• **SUPPLIED DATA**
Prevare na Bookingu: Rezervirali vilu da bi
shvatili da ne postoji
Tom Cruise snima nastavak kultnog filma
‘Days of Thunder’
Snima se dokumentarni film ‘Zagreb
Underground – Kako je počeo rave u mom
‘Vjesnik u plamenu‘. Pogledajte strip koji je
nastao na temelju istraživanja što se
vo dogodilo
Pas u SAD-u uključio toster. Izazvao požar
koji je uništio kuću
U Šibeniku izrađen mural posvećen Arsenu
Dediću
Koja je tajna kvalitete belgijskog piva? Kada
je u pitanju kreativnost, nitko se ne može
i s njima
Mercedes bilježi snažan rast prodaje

--

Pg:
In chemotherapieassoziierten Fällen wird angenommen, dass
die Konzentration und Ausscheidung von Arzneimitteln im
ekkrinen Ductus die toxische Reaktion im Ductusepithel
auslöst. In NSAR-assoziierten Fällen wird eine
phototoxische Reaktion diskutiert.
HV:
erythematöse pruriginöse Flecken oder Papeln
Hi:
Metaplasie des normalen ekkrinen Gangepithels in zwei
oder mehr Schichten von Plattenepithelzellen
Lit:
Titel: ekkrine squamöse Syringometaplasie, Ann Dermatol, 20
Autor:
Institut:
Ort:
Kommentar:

--

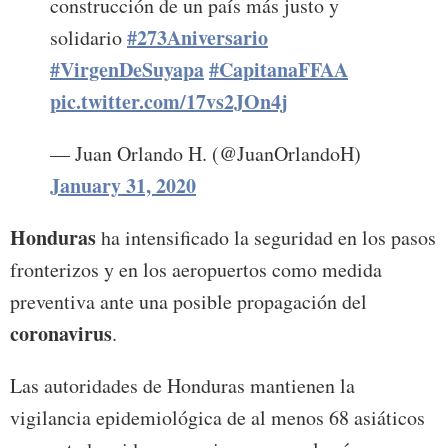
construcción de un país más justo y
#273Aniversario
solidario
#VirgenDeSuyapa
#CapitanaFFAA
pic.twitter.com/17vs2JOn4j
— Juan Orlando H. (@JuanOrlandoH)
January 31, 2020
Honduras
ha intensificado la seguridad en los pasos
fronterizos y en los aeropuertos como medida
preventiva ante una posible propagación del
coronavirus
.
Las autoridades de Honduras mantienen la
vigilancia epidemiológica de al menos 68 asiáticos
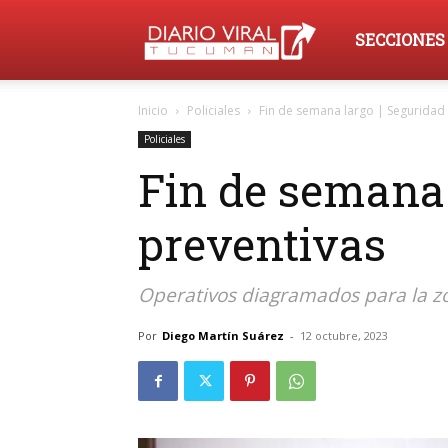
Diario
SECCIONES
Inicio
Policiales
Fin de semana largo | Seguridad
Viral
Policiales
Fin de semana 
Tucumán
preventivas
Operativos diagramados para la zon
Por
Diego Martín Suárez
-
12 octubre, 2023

• **WORK INSTRUCTION**
This task calls for each line of the material that contains "wird".

• **RESULT OF THIS EXERCISE**
In chemotherapieassoziierten Fällen wird angenommen, dass
auslöst. In NSAR-assoziierten Fällen wird eine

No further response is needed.